- [GIVEN DATA]
.....
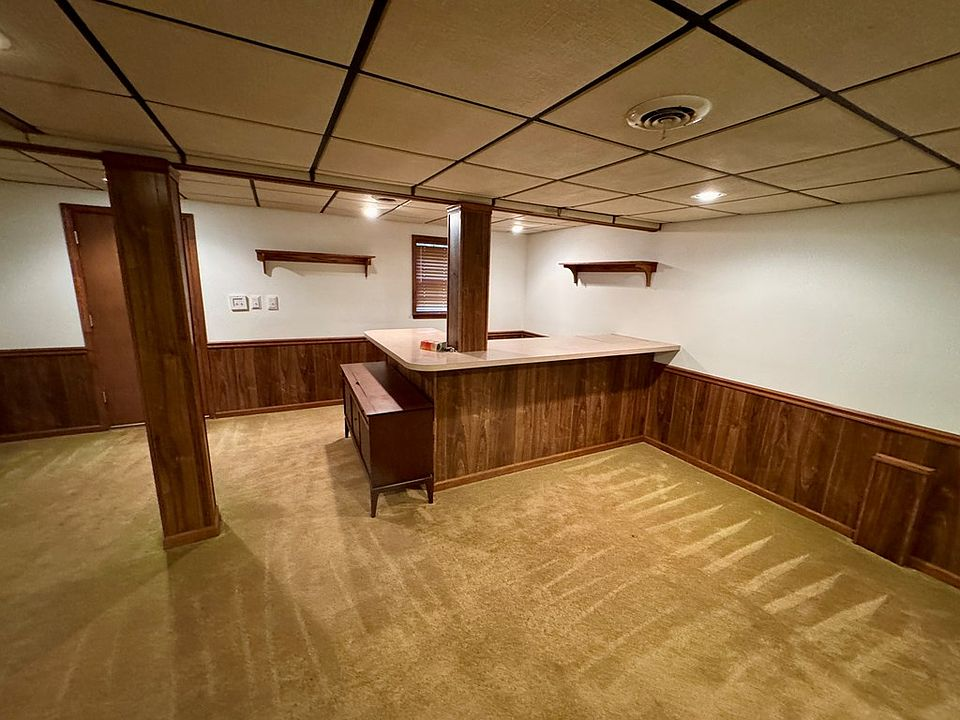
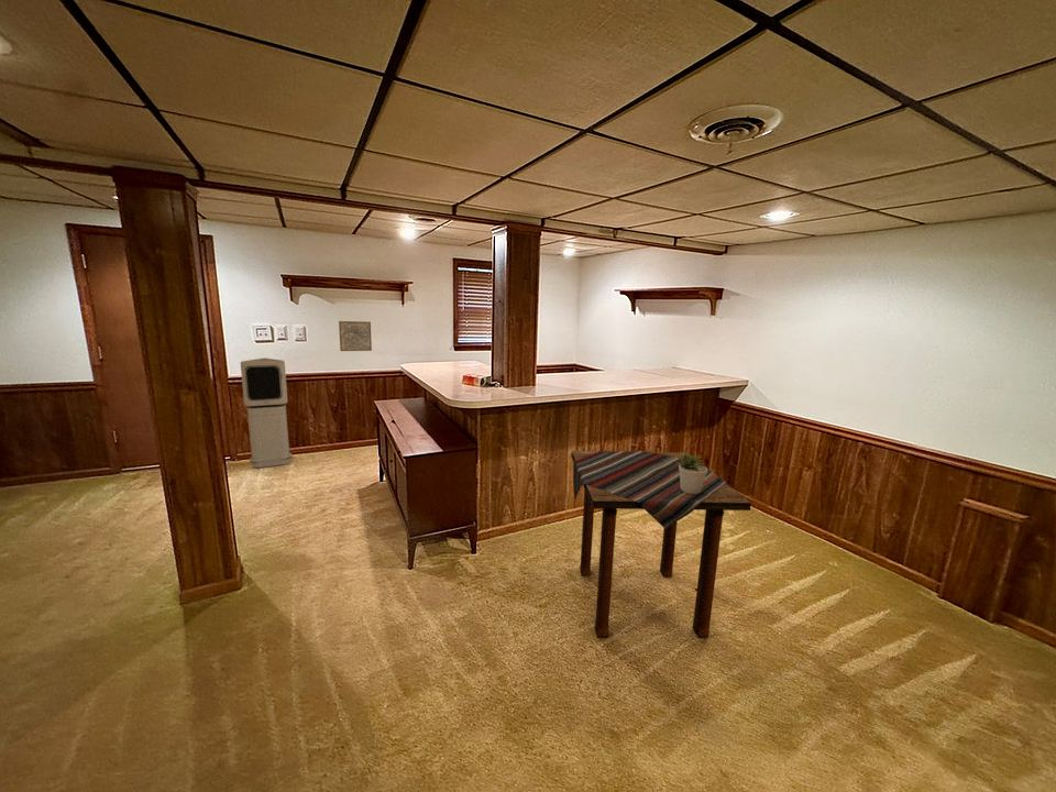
+ side table [570,450,752,638]
+ wall art [338,320,373,352]
+ air purifier [240,358,293,469]
+ potted plant [676,450,708,494]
.....
- [WHAT TO DO]
Give an exact copy of the listing, without its pictures.

- [ANSWER SPACE]
+ side table [570,450,752,638]
+ wall art [338,320,373,352]
+ air purifier [240,358,293,469]
+ potted plant [676,450,708,494]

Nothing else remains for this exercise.